§ Task:
Pictures appear among the records. Write out all else exactly as it stands.

=== Section Start ===

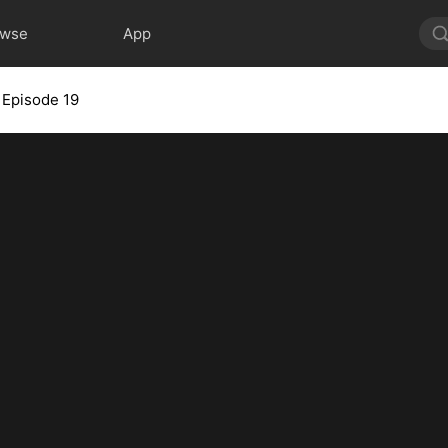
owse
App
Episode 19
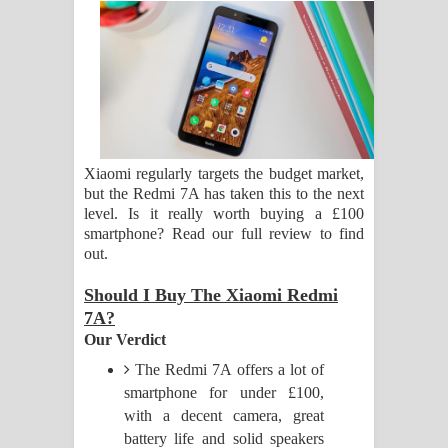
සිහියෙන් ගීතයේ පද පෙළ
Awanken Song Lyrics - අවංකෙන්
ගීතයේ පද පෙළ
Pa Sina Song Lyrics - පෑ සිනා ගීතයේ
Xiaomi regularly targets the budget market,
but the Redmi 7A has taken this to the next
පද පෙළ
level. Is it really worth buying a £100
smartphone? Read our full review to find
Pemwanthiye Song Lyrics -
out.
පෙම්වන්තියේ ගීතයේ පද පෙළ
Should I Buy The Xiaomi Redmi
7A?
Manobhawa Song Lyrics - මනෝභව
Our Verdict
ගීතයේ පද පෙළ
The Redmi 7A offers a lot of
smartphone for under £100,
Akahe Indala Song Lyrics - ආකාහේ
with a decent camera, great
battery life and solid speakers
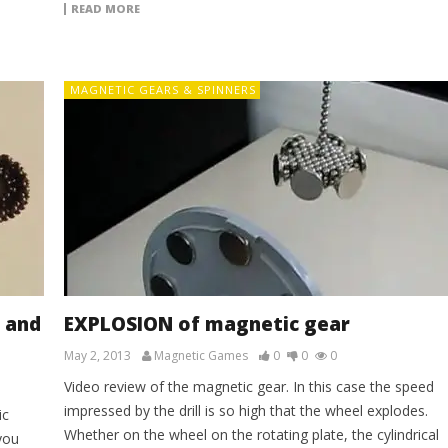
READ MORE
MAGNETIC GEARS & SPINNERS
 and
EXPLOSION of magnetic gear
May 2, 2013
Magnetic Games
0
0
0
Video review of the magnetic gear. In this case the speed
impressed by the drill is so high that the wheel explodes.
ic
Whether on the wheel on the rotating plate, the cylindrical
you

=== Section End ===

§ Finished exercise:
owse
App
Episode 19
සිහියෙන් ගීතයේ පද පෙළ
Awanken Song Lyrics - අවංකෙන්
ගීතයේ පද පෙළ
Pa Sina Song Lyrics - පෑ සිනා ගීතයේ
Xiaomi regularly targets the budget market,
but the Redmi 7A has taken this to the next
පද පෙළ
level. Is it really worth buying a £100
smartphone? Read our full review to find
Pemwanthiye Song Lyrics -
out.
පෙම්වන්තියේ ගීතයේ පද පෙළ
Should I Buy The Xiaomi Redmi
7A?
Manobhawa Song Lyrics - මනෝභව
Our Verdict
ගීතයේ පද පෙළ
The Redmi 7A offers a lot of
smartphone for under £100,
Akahe Indala Song Lyrics - ආකාහේ
with a decent camera, great
battery life and solid speakers
READ MORE
MAGNETIC GEARS & SPINNERS
 and
EXPLOSION of magnetic gear
May 2, 2013
Magnetic Games
0
0
0
Video review of the magnetic gear. In this case the speed
impressed by the drill is so high that the wheel explodes.
ic
Whether on the wheel on the rotating plate, the cylindrical
you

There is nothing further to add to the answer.